Ok, i’ll explain this with a hypothetical scenario. Suppose the requirement is that we need to create a portal to provide stats of different products available in the market. And suppose you get data periodically from different places in spreadsheets.Each spreadsheet contains data for one kind of product, e.g cellphones, television etc and each kind of product has different fields. There can be hundreds of thousands of records in one spreadsheet so it must structured for efficient retrieval, however data is read-only, there’ll be no write operations.On each data set we need to be able to perform generic, predefined read operations. e.g. selection of subsets fulfilling certain criteria, sorting, grouping, aggregates. For example, I should be able to write a generic functions, which gets table name, field name and returns count of unique values in that field. this can be used to count televisions with different resolutions and also to count books by different authors. here resolution and author is unique field of respective datasets.

The problem I’m facing is that I’ve to create a different tables and respective models every time a new product type is added.
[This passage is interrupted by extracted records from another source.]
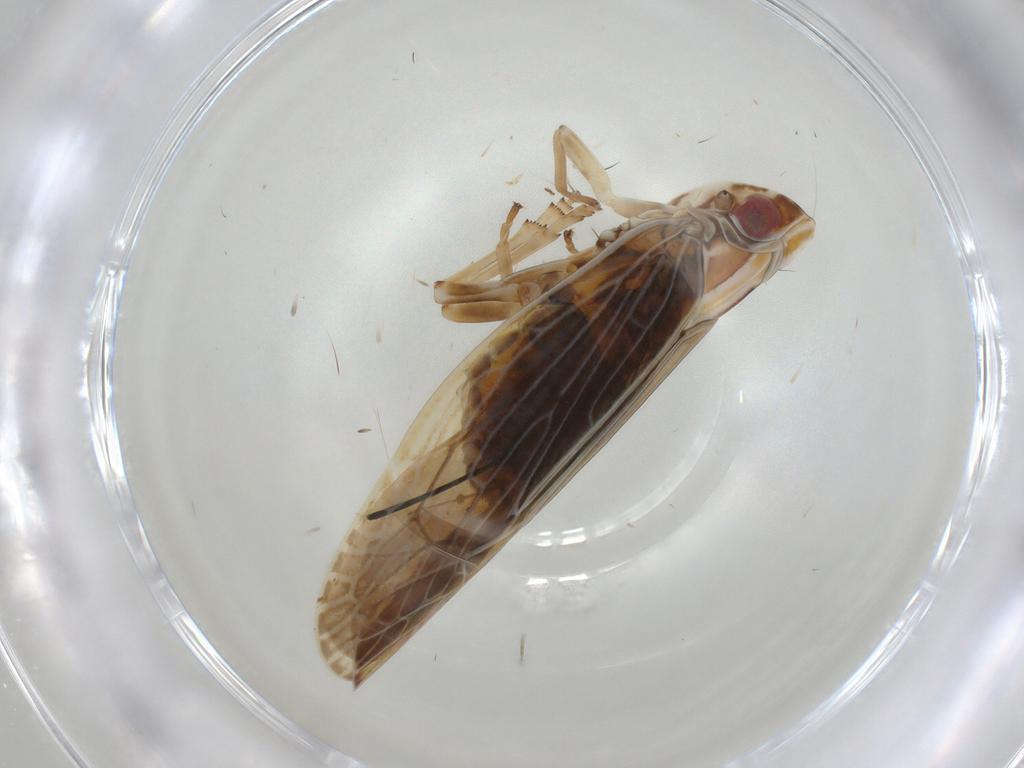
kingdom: Animalia
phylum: Arthropoda
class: Insecta
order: Hemiptera
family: Achilidae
Even though the models are essentially performing the same operations.

Thanks for the response.

Regards,

Usman

Can anyone offer a solution? Any kind of help will be appreciated.

I would just make an importer to put all the data in a normalized set of fields in a single table. Then you can have one set of fields and one model to wrap around them. Parsing Excel is pretty easy these days, because it's just XML.

Walter

Parsing isn’t the issue. The problem is that I don’t want to rewrite code every time a new dataset is added. I want to provide an abstract interface as well under which I can plug any data-set.

The query interface you’re describing sounds a lot like Elastic (formerly Elasticsearch): Elasticsearch: The Official Distributed Search & Analytics Engine | Elastic

–Matt Jones

Thanks Matt. This looks very promising.